◆ **ACTIVITY**
Write the next part of the Stanford speech on tax relief and economic growth, starting right after its last sentence.
PASSAGE PROVIDED section start
Press Room
 

March 3, 2006
JS-4090

Prepared Remarks
Stanford Institute for Economic Policy Research (SIEPR)
Economic Summit
Stanford, CA

Good morning. It's great to be here at Stanford; thank you so much for having me. It's an honor to visit the intellectual `home' of Secretaries Rice and Schultz, my good friend and former colleague John Taylor, and so many others who I've had the pleasure to know and work with, like Anne Krueger and Eddie Lazear.

Stanford has produced some of the most influential economic minds of our times, and certainly of the Bush Administration. John Taylor alone dramatically changed the direction of conversation among the finance ministers of the G7. He gave international economic policy direction that was both inspired and sound at a time when the international financial community was really in need of it that kind of intellectual leadership.

John's influence over Bush Administration policy began much earlier, of course, when he served as an economic advisor to the 2000 Presidential campaign. The economic policies that he was involved in developing – namely tax relief – have led to a terrific period of economic expansion for this country.

With GDP growth over four percent in 2004, at 3.5 percent last year and this year promising to be perhaps better yet, there can be little question that smart, steady economic stewardship deserves some credit.

Well-timed tax relief, combined with sound monetary policy from the Federal Reserve Board, helped boost 4.7 million Americans onto the payrolls over the past three years. Our unemployment rate is very low, and with the exception of the peak of the high-tech bubble in 1999-2000, initial jobless claims have not been this low in more than 30 years.

Many of you are economists, so I know that I don't have to tell you this, but simple truths can be worth repeating: You always get less of something you tax.

So by lowering the taxes on capital, the Jobs and Growth Act of 2003 encouraged increased long-term investment. Increased long-term investment in turn improved the long-turn outlook of the economy. It made the economy more productive. With additional capital, labor output rose. And with rising labor output the demand for labor increased and living standards are now higher.

And while many factors contributed to the improved performance of the economy, the tax reductions on capital, I think, have been at the heart of the progress we have seen. By lowering the cost of capital the President's proposals improved the inherent efficiency of the economy, and this will prove effective for both the short and long term.

The proof is in the numbers: After nine consecutive declining quarters of real annual business investment, we have had ten straight quarters of rising business investment.

Making those tax cuts permanent will help keep our economy on this good path of growth. And an important part of my job is reminding Congress of that fact. I can't say it strongly enough: a tax increase would be very bad for this economy, for every American who still seeks work, and it would be foolish to turn away from this course that is benefiting so many. Congress must resist the urge to raise taxes.
PASSAGE PROVIDED section end
INFORMATION SHOWN section start
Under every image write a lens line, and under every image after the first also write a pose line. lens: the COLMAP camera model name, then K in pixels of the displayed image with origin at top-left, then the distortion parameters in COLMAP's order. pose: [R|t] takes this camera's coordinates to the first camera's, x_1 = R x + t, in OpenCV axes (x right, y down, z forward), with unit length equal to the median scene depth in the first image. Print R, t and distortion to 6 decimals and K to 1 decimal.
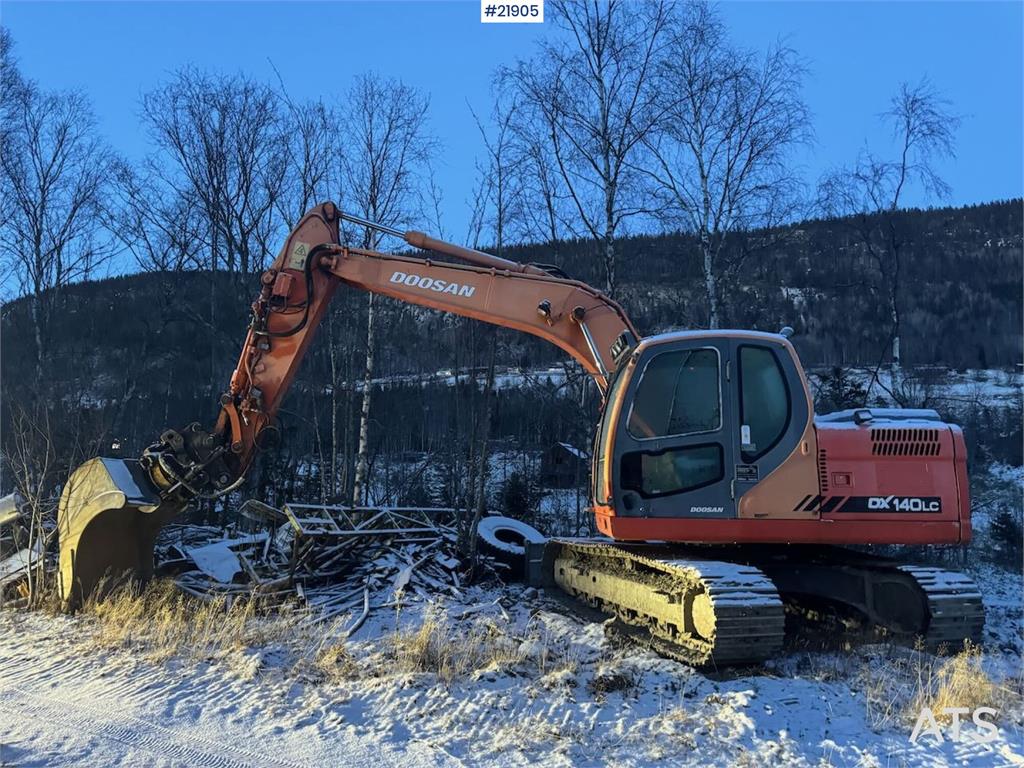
lens RADIAL K [[717.6, 0, 514.6], [0, 717.6, 375.9], [0, 0, 1]] dist [0.092787, -0.140220]
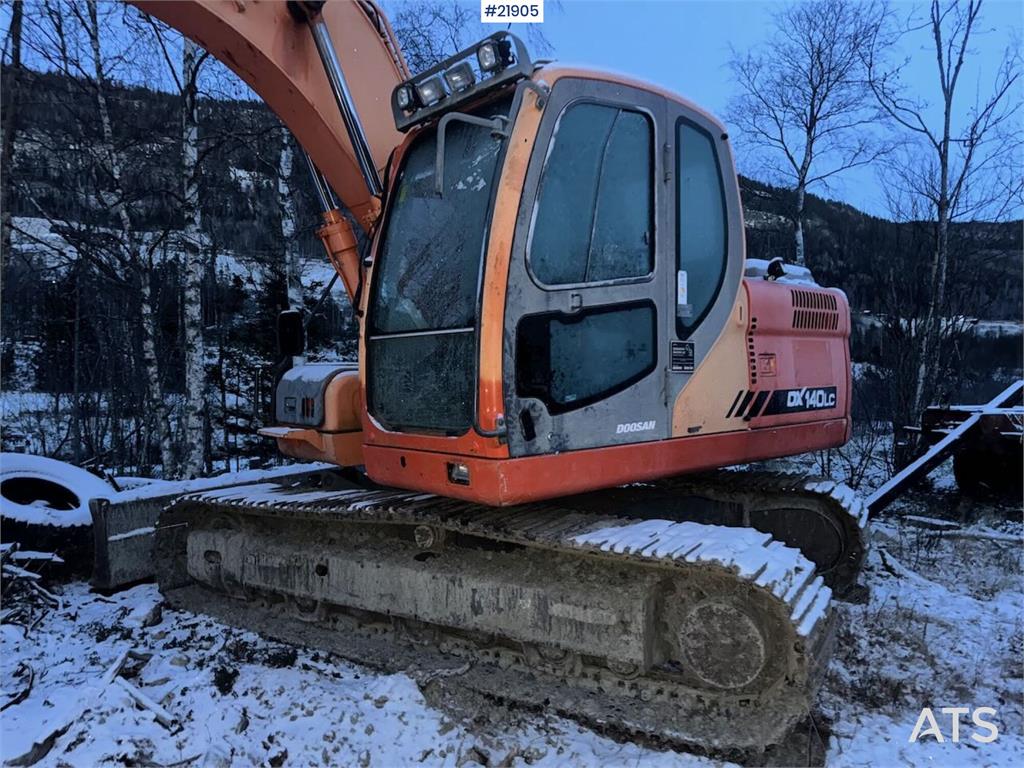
lens RADIAL K [[723.4, 0, 504.8], [0, 723.4, 383.6], [0, 0, 1]] dist [0.063763, -0.070694]
pose [[0.752389, -0.030700, 0.658003, -0.148772], [-0.078326, 0.987657, 0.135642, 0.089598], [-0.654045, -0.153594, 0.740698, 0.672278]]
INFORMATION SHOWN section end
◆ **THE ANSWER**
Tax relief permanency really is the tax business of the day in Washington. The next significant step on taxes, of course, being tax reform. Eddie Lazear, who I mentioned earlier – a proud Stanford alum – was part of a terrific effort on the President's Panel on Tax Reform. The work of that panel is the beginning of what is sure to be one of the most significant policy debates of this decade.

We only get a chance to enact meaningful, broad tax reform once about every twenty years, so it's important that we do it right. John Kennedy led that accomplishment in the 1960s, Reagan in the 1980s and it's time to do it again. But with a tax code that impacts nearly every aspect of all of our lives, reform is a task that must be thought through and deliberated in a painstaking manner. The panel got this process started, and I'm thankful for their work. The discussion you will have later this morning will be part of the ongoing tax reform dialogue, and I look forward to hearing of your debate and conclusions.

You'll have a panel discussing the United States' economic relationship with China as well, and I want to touch on that issue, while I'm here.

There is a lot of concern these days about China's growth and challenges it creates for U.S. economy. I find it interesting that there is far less talk about how a prosperous China is in the interest of the U.S. For example, while largest U.S. bilateral deficit is with China, China is also our fastest growing export market.

Keep in mind that United States and China accounted for half of global growth since 2001. We're at the head of the global growth class, together, so we need to work in partnership for the benefit of all our citizens.

China's impact on world markets now very significant and with this increased role, comes increased responsibility. In particular, divergent growth rates and saving and investment patterns among major economies are widening global current account imbalances. Adjustment of global imbalances is a shared responsibility that must be undertaken in a way that maximizes sustained global growth.

Appropriate response involves increasing savings in the United States, raising domestic demand led growth of our largest trading partners and greater exchange rate flexibility in China and other large economies in emerging Asia to allow for gradual, market-based adjustments.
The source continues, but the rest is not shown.